What you should do
Using the Naive Bayes excerpt below, mark each statement yes or no and quote the words that settle it. 1. The Bernoulli classifier's smoothing denominator adds twice the alpha value to the per-class sample count. 2. The spam classifier is built on Bernoulli Naive Bayes. 3. The vocabulary keeps the 500 most common words.

Excerpt
3. Bernoulli Naive Bayes (for binary features)

Great for binary feature vectors (document contains word or not):

class BernoulliNaiveBayes:
    """Naive Bayes for binary features"""
    
    def __init__(self, alpha=1.0):
        self.alpha = alpha
        self.class_priors = {}
        self.feature_probs = {}
        self.classes = None
    
    def fit(self, X, y):
        """Train on binary data"""
        self.classes = np.unique(y)
        n_samples = X.shape[0]
        
        for c in self.classes:
            mask = (y == c)
            X_c = X[mask]
            
            # Prior probability
            self.class_priors[c] = np.sum(mask) / n_samples
            
            # Feature probabilities: P(feature=1|class)
            # With Laplace smoothing
            feature_counts = np.sum(X_c, axis=0)
            n_samples_c = X_c.shape[0]
            
            self.feature_probs[c] = (feature_counts + self.alpha) / \
                                   (n_samples_c + 2 * self.alpha)
    
    def predict(self, X):
        """Predict classes"""
        predictions = []
        
        for x in X:
            posteriors = {}
            
            for c in self.classes:
                log_posterior = np.log(self.class_priors[c])
                
                for i, feature_val in enumerate(x):
                    if feature_val == 1:
                        # Feature is present
                        log_posterior += np.log(self.feature_probs[c][i])
                    else:
                        # Feature is absent
                        log_posterior += np.log(1 - self.feature_probs[c][i])
                
                posteriors[c] = log_posterior
            
            predictions.append(max(posteriors, key=posteriors.get))
        
        return np.array(predictions)

Real-World Application: Spam Detection 📧

Let’s build a spam classifier to see Naive Bayes in action:

import re
from collections import Counter
from sklearn.model_selection import train_test_split

class SpamClassifier:
    """Simple spam classifier using Multinomial Naive Bayes"""
    
    def __init__(self):
        self.vocabulary = {}
        self.nb = MultinomialNaiveBayes()
    
    def preprocess_text(self, text):
        """Convert text to lowercase and extract words"""
        text = text.lower()
        words = re.findall(r'\b\w+\b', text)
        return words
    
    def build_vocabulary(self, texts):
        """Build vocabulary from training texts"""
        all_words = []
        for text in texts:
            all_words.extend(self.preprocess_text(text))
        
        # Keep most common words
        word_counts = Counter(all_words)
        common_words = word_counts.most_common(1000)
        
        self.vocabulary = {word: idx for idx, (word, _) in enumerate(common_words)}
    
    def text_to_features(self, text):
        """Convert text to feature vector"""

Source data
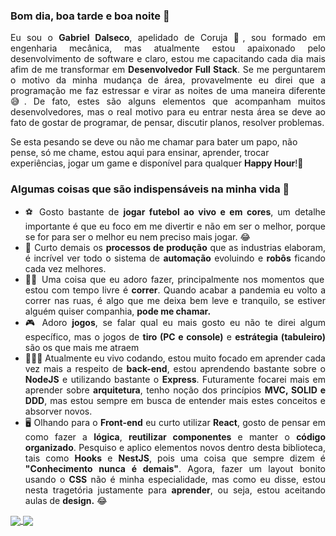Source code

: ### Bom dia, boa tarde e boa noite 👋
<div align="justify">
  Eu sou o <strong>Gabriel Dalseco</strong>, apelidado de Coruja 🦉, sou formado em engenharia mecânica, mas atualmente estou apaixonado pelo desenvolvimento de software e claro, estou   me capacitando cada dia mais afim de me transformar em <strong>Desenvolvedor Full Stack</strong>. Se me perguntarem o motivo da minha mudança de área, provavelmente eu direi que a programação me faz estressar e virar as noites de uma maneira diferente 😅. De fato, estes são alguns elementos que acompanham muitos desenvolvedores, mas o real motivo para eu entrar nesta área se deve ao fato de gostar de programar, de pensar, discutir planos, resolver problemas.
 </div>

Se esta pesando se deve ou não me chamar para bater um papo, não pense, só me chame, estou aqui para ensinar, aprender, trocar experiências, jogar um game e disponível para qualquer <strong>Happy Hour</strong>!🎉

### Algumas coisas que são indispensáveis na minha vida 🤔

<ul align="justify">
  <li>⚽ Gosto bastante de <strong>jogar futebol ao vivo e em cores</strong>, um detalhe importante é que eu foco em me divertir e não em ser o melhor, porque se for para ser o melhor eu nem preciso mais jogar. 😂</li>
  <li>🤖 Curto demais os <strong>processos de produção</strong> que as industrias elaboram, é incrível ver todo o sistema de <strong>automação</strong> evoluindo e <strong>robôs</strong> ficando cada vez melhores.</li>
  <li>🏃🏻 Uma coisa que eu adoro fazer, principalmente nos momentos que estou com tempo livre é <strong>correr</strong>. Quando acabar a pandemia eu volto a correr nas ruas, é algo que me deixa bem leve e tranquilo, se estiver alguém quiser companhia, <strong>pode me chamar.</strong></li>
  <li>🎮 Adoro <strong>jogos</strong>, se falar qual eu mais gosto eu não te direi algum específico, mas o jogos de <strong>tiro (PC e console)</strong> e <strong>estrátegia (tabuleiro)</strong> são os que mais me atraem</li>
  <li>👨🏻‍💻 Atualmente eu vivo codando, estou muito focado em aprender cada vez mais a respeito de <strong>back-end</strong>, estou aprendendo bastante sobre o <strong>NodeJS</strong> e utilizando bastante o <strong>Express</strong>. Futuramente focarei mais em aprender sobre <strong>arquitetura</strong>, tenho noção dos princípios <strong>MVC, SOLID e DDD</strong>, mas estou sempre em busca de entender mais estes conceitos e absorver novos.</li>
  <li>🖥️ Olhando para o <strong>Front-end</strong> eu curto utilizar <strong>React</strong>, gosto de pensar em como fazer a <strong>lógica</strong>, <strong>reutilizar componentes</strong> e manter o <strong>código organizado</strong>. Pesquiso e aplico elementos novos dentro desta biblioteca, tais como <strong>Hooks</strong> e <strong>NestJS</strong>, pois uma coisa que sempre dizem é <strong>"Conhecimento nunca é demais"</strong>. Agora, fazer um layout bonito usando o <strong>CSS</strong> não é minha especialidade, mas como eu disse, estou nesta tragetória justamente para <strong>aprender</strong>, ou seja, estou aceitando aulas de <strong>design.</strong> 😂</li>
</ul>   
  <a href="https://github.com/anuraghazra/github-readme-stats" target="_parent">
    <img align="center" src="https://github-readme-stats.vercel.app/api?username=GabrielCoruja&show_icons=true&theme=chartreuse-dark" />
  </a>
  <a href="https://github.com/anuraghazra/github-readme-stats" target="_parent">
    <img align="center" src="https://github-readme-stats.vercel.app/api/top-langs/?username=GabrielCoruja&layout=compact" />
  </a>


<!--
**GabrielCoruja/GabrielCoruja** is a ✨ _special_ ✨ repository because its `README.md` (this file) appears on your GitHub profile.

Here are some ideas to get you started:

- 🔭 I’m currently working on ...
- 🌱 I’m currently learning ...
- 👯 I’m looking to collaborate on ...
- 🤔 I’m looking for help with ...
- 💬 Ask me about ...
- 📫 How to reach me: ...
- 😄 Pronouns: ...
- ⚡ Fun fact: ...
-->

Answer for this exercise
1. Yes: "(n_samples_c + 2 * self.alpha)"
2. No: "Simple spam classifier using Multinomial Naive Bayes"
3. No: "common_words = word_counts.most_common(1000)"